We also check for constructs which are valid in Python but not JS - such as
named capture groups - and raise an explicit error.  Constructs which are valid
in JS but not Python are also an error, because we're still using Python's
`re.compile()` function under the hood!

The following table is adapted from [this larger version](https://web.archive.org/web/20130830063653/http://www.regular-expressions.info:80/refflavors.html),
ommiting other languages and any rows where JS and Python have the same behaviour.

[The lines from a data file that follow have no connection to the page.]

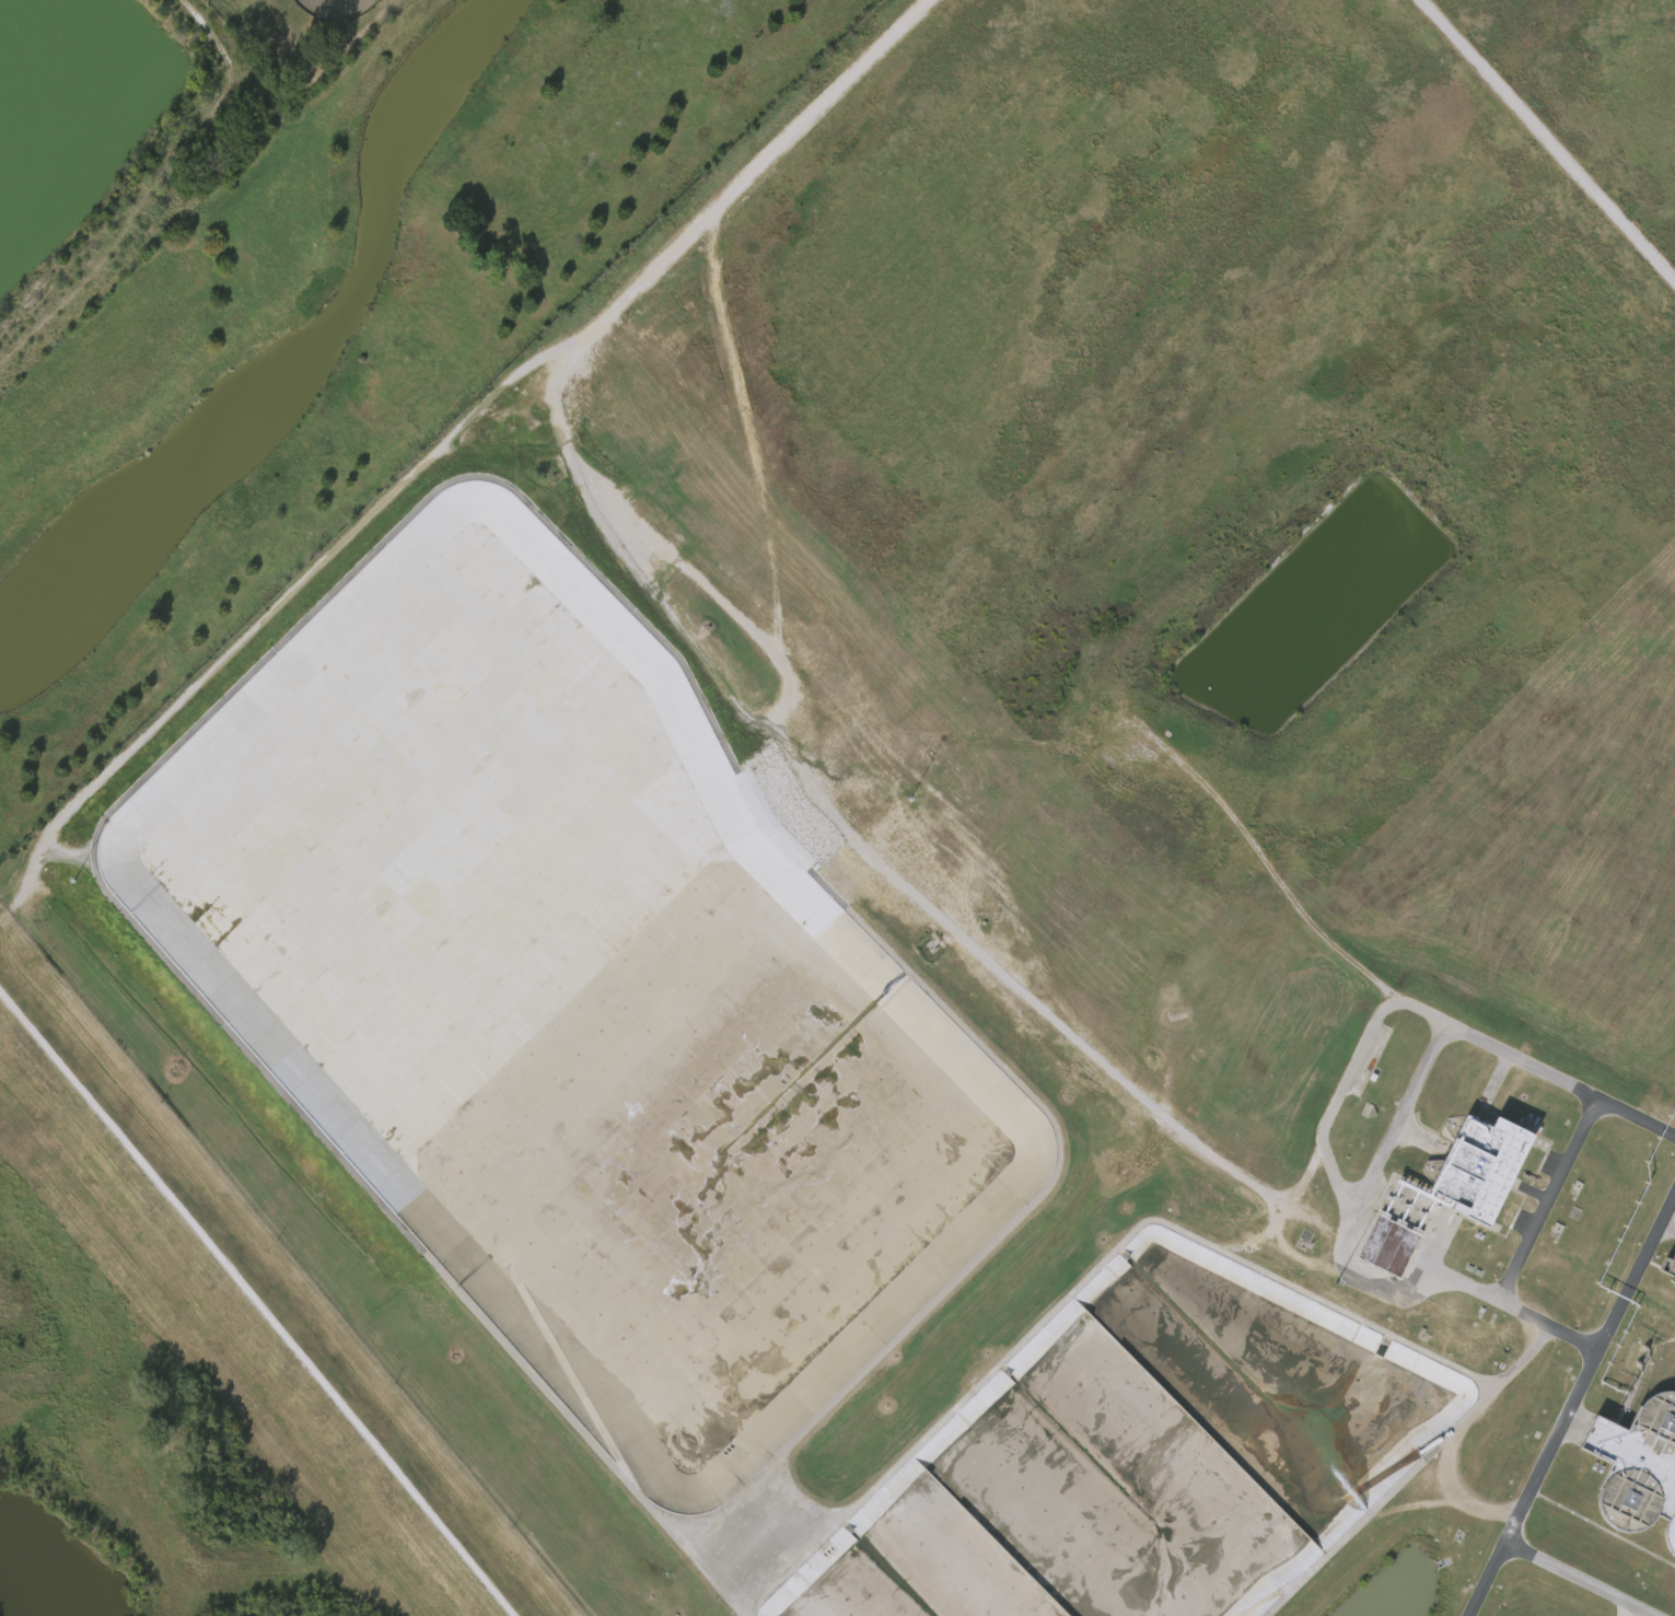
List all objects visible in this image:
road: (1546, 142)
road: (451, 458)
wastewater plant: (889, 802)
building: (1482, 1165)
road: (1538, 1211)
building: (1671, 1267)
road: (1464, 1284)
road: (257, 1299)
road: (1553, 1443)
building: (1639, 1466)
road: (1408, 1473)
road: (1486, 1578)
road: (1629, 1610)

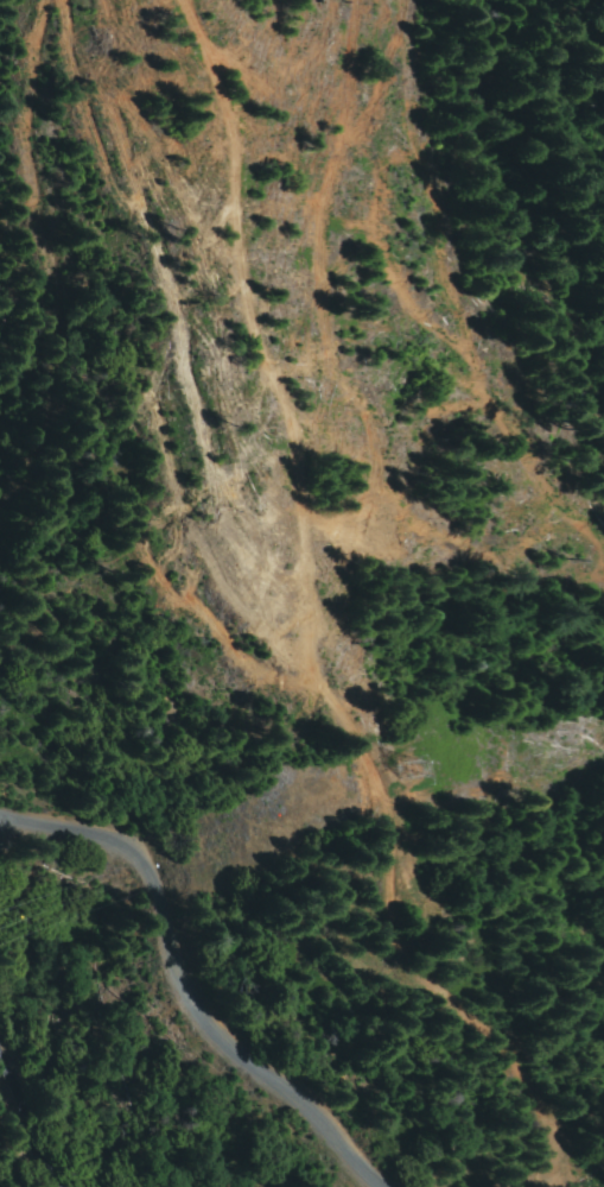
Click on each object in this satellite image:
power tower: (403, 773)
road: (194, 982)

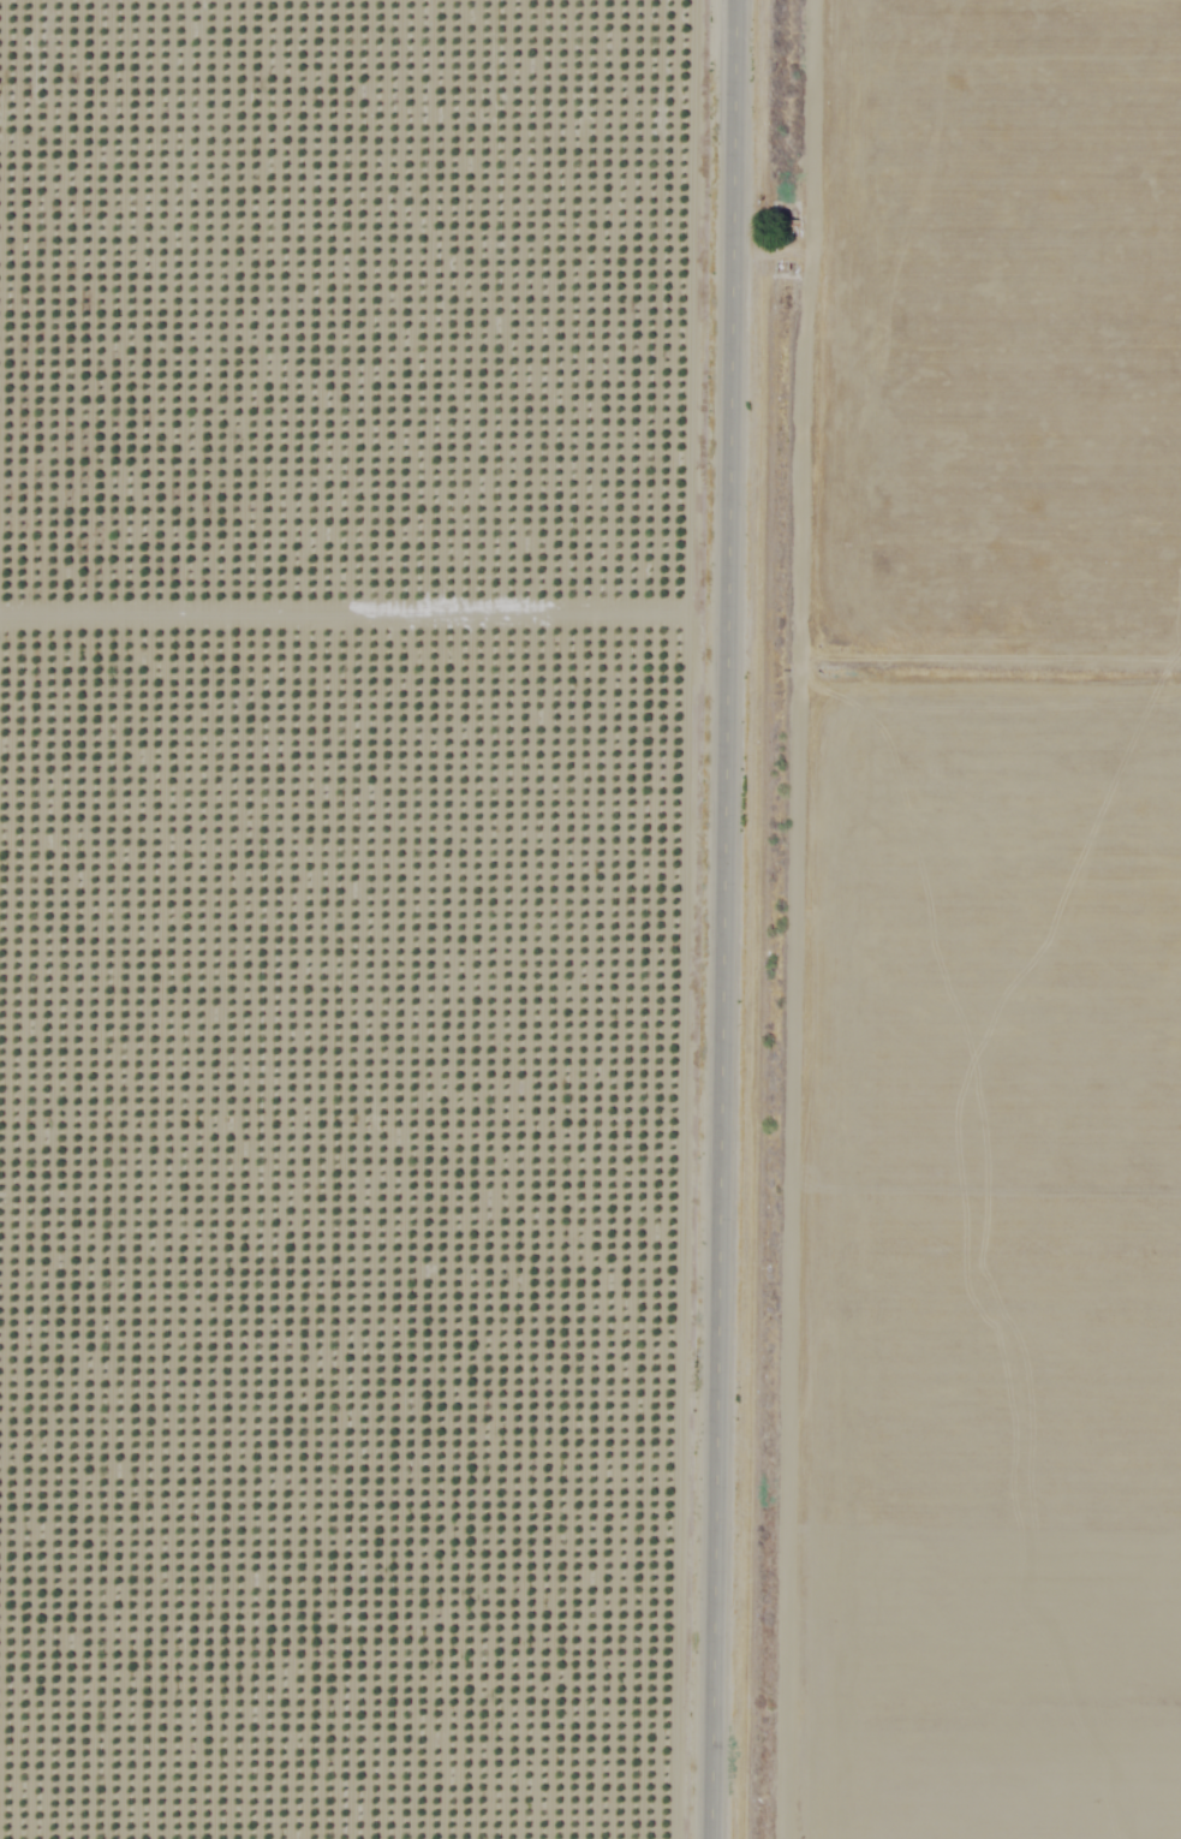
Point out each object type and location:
crop: (353, 913)
road: (726, 919)

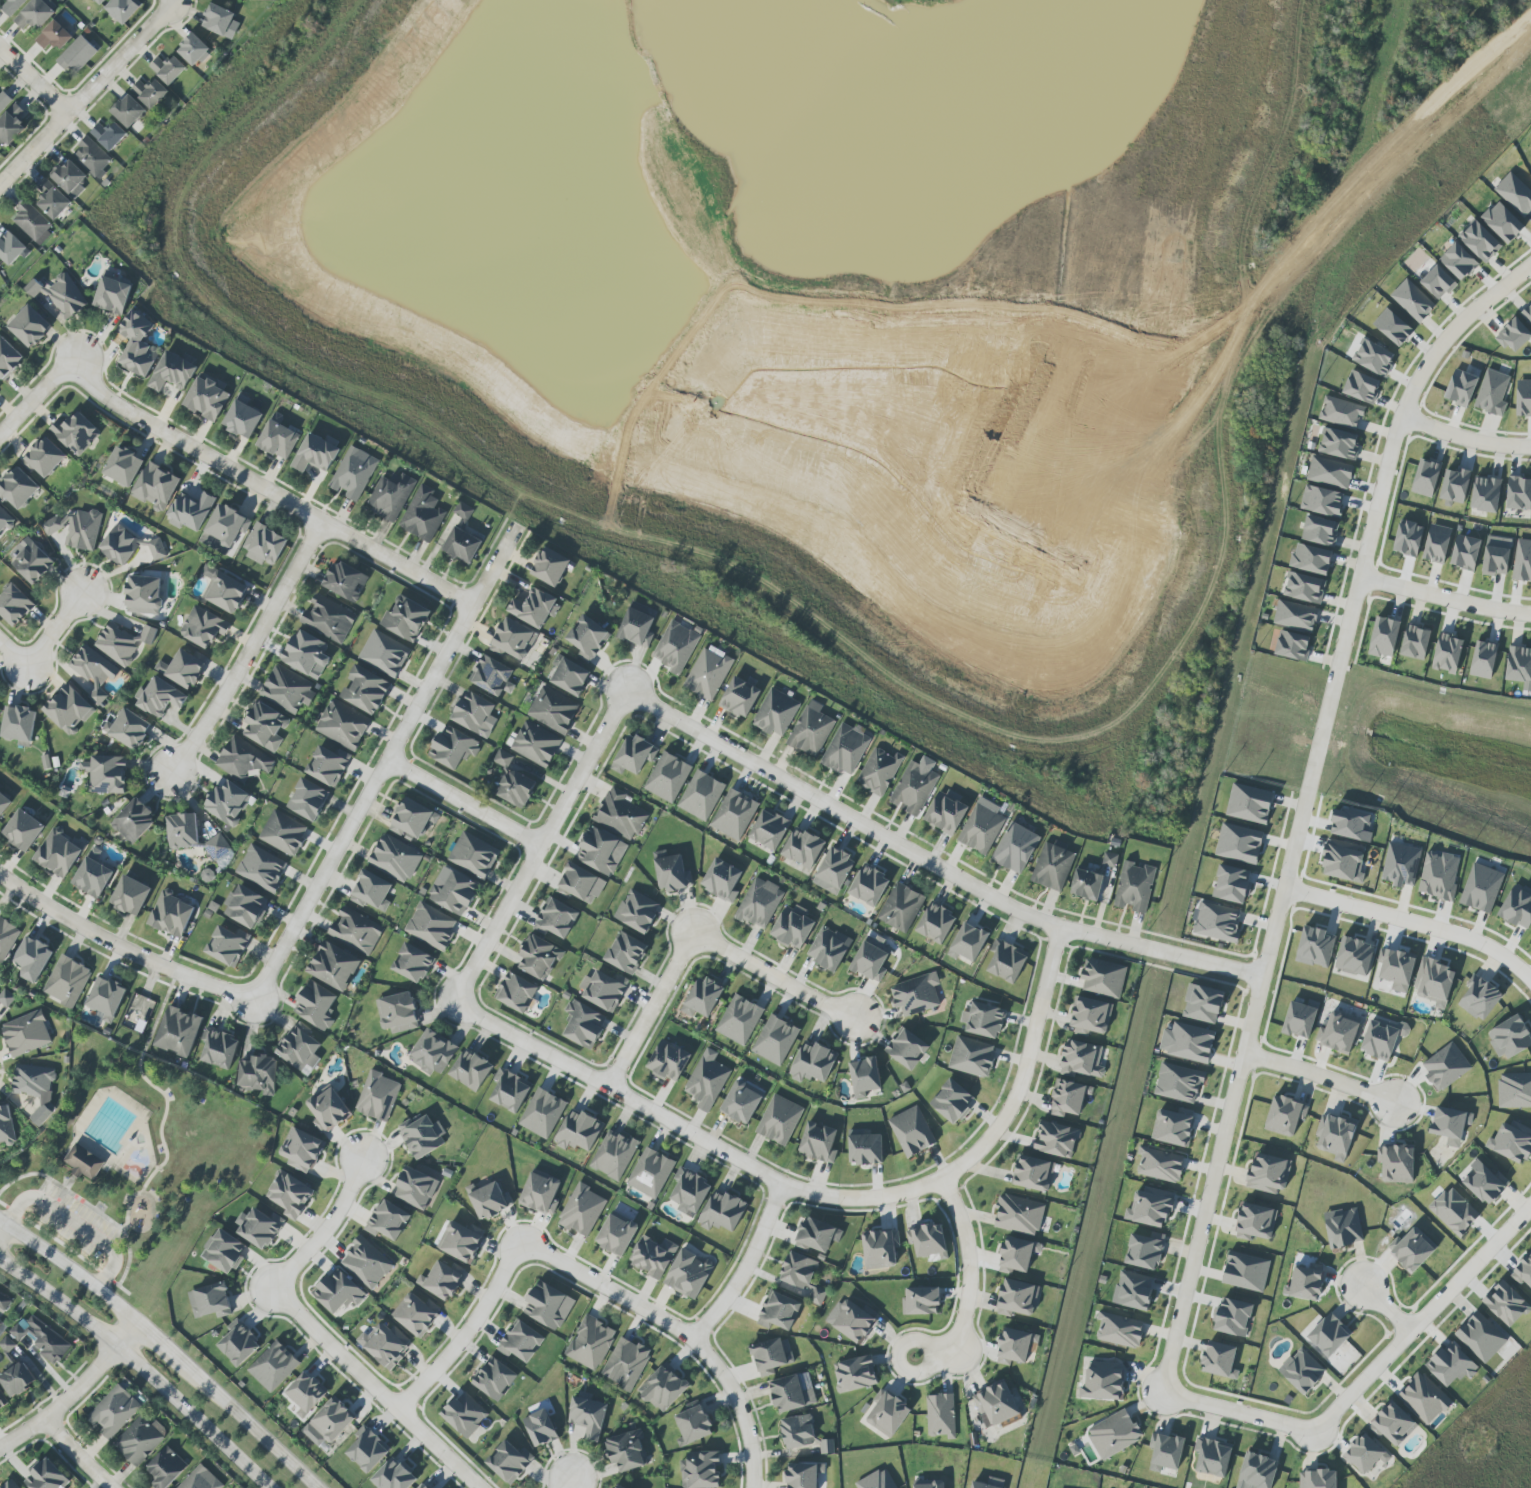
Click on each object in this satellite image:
building: (100, 1)
road: (171, 1)
building: (12, 6)
building: (123, 9)
building: (34, 15)
building: (217, 20)
building: (54, 36)
building: (193, 50)
building: (76, 56)
building: (168, 69)
road: (34, 81)
building: (150, 93)
road: (87, 95)
building: (4, 101)
building: (128, 111)
building: (11, 125)
building: (108, 135)
road: (1386, 152)
building: (92, 157)
building: (69, 178)
building: (1515, 194)
building: (52, 200)
building: (1502, 222)
building: (32, 223)
building: (1479, 241)
building: (10, 248)
building: (1458, 262)
building: (1438, 283)
building: (61, 295)
building: (112, 296)
building: (1412, 300)
building: (1527, 314)
road: (1464, 323)
building: (30, 326)
building: (1393, 327)
building: (1513, 335)
building: (137, 344)
building: (1374, 358)
building: (8, 359)
building: (172, 372)
building: (1361, 387)
building: (1461, 388)
building: (1492, 393)
building: (1523, 398)
building: (206, 399)
road: (34, 400)
building: (1341, 412)
building: (242, 420)
road: (1415, 423)
building: (76, 433)
building: (278, 440)
road: (1479, 442)
building: (1338, 444)
building: (315, 454)
building: (44, 457)
building: (123, 467)
building: (1330, 472)
building: (353, 474)
building: (1426, 478)
building: (1455, 485)
building: (156, 487)
building: (18, 488)
road: (267, 490)
building: (1519, 493)
building: (1486, 494)
building: (390, 497)
building: (1321, 501)
building: (191, 511)
building: (463, 511)
building: (423, 515)
building: (4, 520)
building: (225, 527)
building: (77, 529)
building: (1320, 531)
building: (1408, 539)
building: (1437, 544)
building: (264, 545)
building: (462, 545)
building: (120, 546)
building: (157, 549)
building: (1465, 553)
building: (1496, 556)
building: (1311, 559)
building: (31, 561)
building: (1522, 561)
building: (550, 567)
building: (344, 581)
building: (1304, 588)
building: (224, 591)
building: (144, 595)
road: (1443, 600)
building: (15, 605)
building: (534, 608)
building: (1295, 616)
building: (328, 619)
building: (406, 619)
building: (203, 627)
building: (636, 628)
building: (1384, 637)
building: (587, 638)
building: (513, 639)
building: (1415, 642)
road: (42, 643)
building: (123, 643)
building: (1292, 646)
building: (675, 647)
road: (249, 650)
building: (385, 653)
building: (306, 654)
building: (1447, 654)
building: (1483, 660)
building: (1518, 664)
building: (182, 669)
building: (93, 672)
building: (708, 673)
building: (492, 676)
building: (570, 677)
building: (287, 690)
building: (365, 690)
building: (159, 697)
building: (739, 698)
building: (68, 709)
building: (553, 711)
building: (776, 713)
building: (474, 714)
building: (18, 725)
building: (343, 725)
building: (265, 727)
building: (128, 729)
building: (811, 730)
building: (536, 744)
building: (453, 748)
building: (845, 750)
building: (633, 755)
building: (243, 760)
road: (384, 763)
building: (328, 765)
building: (879, 771)
building: (106, 774)
building: (667, 777)
building: (914, 788)
building: (701, 796)
building: (308, 800)
road: (463, 802)
building: (3, 803)
building: (227, 803)
building: (1249, 804)
building: (945, 812)
building: (622, 814)
building: (734, 815)
building: (412, 819)
building: (134, 821)
building: (1351, 824)
building: (982, 827)
building: (769, 829)
building: (23, 830)
building: (182, 831)
building: (283, 833)
building: (1239, 843)
road: (538, 848)
building: (803, 848)
building: (1016, 848)
building: (601, 851)
building: (57, 853)
building: (474, 855)
building: (395, 858)
building: (1110, 860)
building: (1342, 863)
road: (930, 864)
building: (1401, 865)
building: (1052, 867)
building: (261, 868)
building: (833, 871)
building: (671, 873)
building: (93, 875)
building: (1438, 875)
building: (722, 880)
building: (580, 884)
building: (1087, 885)
building: (1231, 885)
building: (869, 886)
building: (1134, 887)
building: (1481, 888)
building: (371, 891)
building: (454, 891)
road: (1284, 892)
building: (130, 896)
building: (759, 903)
building: (245, 907)
building: (1517, 907)
building: (901, 908)
building: (637, 911)
building: (171, 915)
building: (555, 919)
building: (1217, 922)
building: (936, 923)
road: (1414, 924)
building: (431, 926)
building: (792, 929)
building: (355, 931)
road: (695, 937)
building: (7, 938)
building: (968, 943)
building: (227, 946)
road: (122, 947)
building: (1315, 947)
building: (828, 949)
building: (625, 953)
building: (539, 957)
building: (1354, 957)
building: (32, 959)
building: (870, 961)
building: (1006, 961)
building: (412, 963)
building: (334, 966)
building: (1396, 969)
building: (1103, 978)
building: (66, 981)
building: (1434, 982)
building: (603, 990)
building: (516, 993)
building: (916, 994)
building: (6, 998)
building: (106, 998)
building: (703, 998)
building: (1479, 998)
building: (1202, 1004)
building: (316, 1006)
building: (140, 1011)
building: (398, 1013)
building: (1090, 1016)
building: (739, 1020)
building: (984, 1020)
building: (1299, 1020)
building: (583, 1026)
building: (179, 1032)
building: (26, 1034)
building: (1338, 1034)
building: (1509, 1038)
building: (1382, 1039)
building: (775, 1040)
building: (1190, 1043)
building: (219, 1048)
building: (299, 1048)
building: (906, 1049)
building: (433, 1053)
building: (972, 1057)
building: (1081, 1060)
building: (668, 1061)
building: (813, 1063)
building: (1445, 1067)
building: (470, 1070)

| Feature                               | Javascript    | Python    | Handling
| ---                                   | ---           | ---       | ---
| `\a` (bell)                           | no            | yes       | Converted to JS behaviour
| `\ca`-`\cz` and `\cA`-`\cZ` (control characters) | yes | no       | Converted to JS behaviour
| `\d` for digits, `\w` for word chars, `\s` for whitespace | ascii | unicode | Converted to JS behaviour (including `\D`, `\W`, `\S` for negated classes)
| `$` (end of line/string)              | at end        | allows trailing `\n` | Converted to JS behaviour
| `\A` (start of string)                | no            | yes       | Explicit error, use `^` instead
| `\Z` (end of string)                  | no            | yes       | Explicit error, use `$` instead
| `(?<=text)` (positive lookbehind)     | new in ES2018 | yes       | Allowed
| `(?<!text)` (negative lookbehind)     | new in ES2018 | yes       | Allowed
| `(?(1)then\|else)`                    | no            | yes       | Explicit error
| `(?(group)then\|else)`                | no            | yes       | Explicit error
| `(?#comment)`                         | no            | yes       | Explicit error
| `(?P<name>regex)` (Python named capture group) | no   | yes       | Not detected (yet)
| `(?P=name)` (Python named backreference) | no         | yes       | Not detected (yet)
| `(?<name>regex)` (JS named capture group) | new in ES2018 | no    | TODO: translate to Python equivalent
| `$<name>` (JS named backreference)    | new in ES2018 | no        | TODO: translate to Python equivalent
| `(?i)` (case insensitive)             | `/i` only     | yes       | Explicit error, compile with `flags=re.IGNORECASE` instead
| `(?m)` (`^` and `$` match at line breaks) | `/m` only | yes       | Explicit error, compile with `flags=re.MULTILINE` instead
| `(?s)` (dot matches newlines)         | no            | yes       | Explicit error, compile with `flags=re.DOTALL` instead
| `(?x)` (free-spacing mode)            | no            | yes       | Explicit error, there is no corresponding mode in Javascript
| Backreferences non-existent groups are an error | no  | yes       | Follows Python behaviour
| Backreferences to failed groups also fail | no        | yes       | Follows Python behaviour
| Nested references `\1` through `\9`   | yes           | no        | Follows Python behaviour

Note that in many cases Python-only regex features would be treated as part of
an ordinary pattern by JS regex engines.  Currently we raise an explicit error
on such inputs, but may translate them to have the JS behaviour in a future version.


## Changelog

#### 0.4.0 - 2019-10-03
- Now compatible with Python 2.7 and 3.5, until
  [their respective EOL dates](https://devguide.python.org/#status-of-python-branches).

#### 0.3.0 - 2019-09-30
- Fixed handling of non-trailing `$`, e.g. in `"^abc$|^def$"` both are converted
- Added explicit errors for `re.LOCALE` and `re.VERBOSE` flags, which have no JS equivalent
- Added explicit checks and errors for use of Python-only regex features

#### 0.2.0 - 2019-09-28
Convert JS-only syntax to Python equivalent wherever possible.

#### 0.1.0 - 2019-09-28
Initial release, with project setup and a very basic implementation.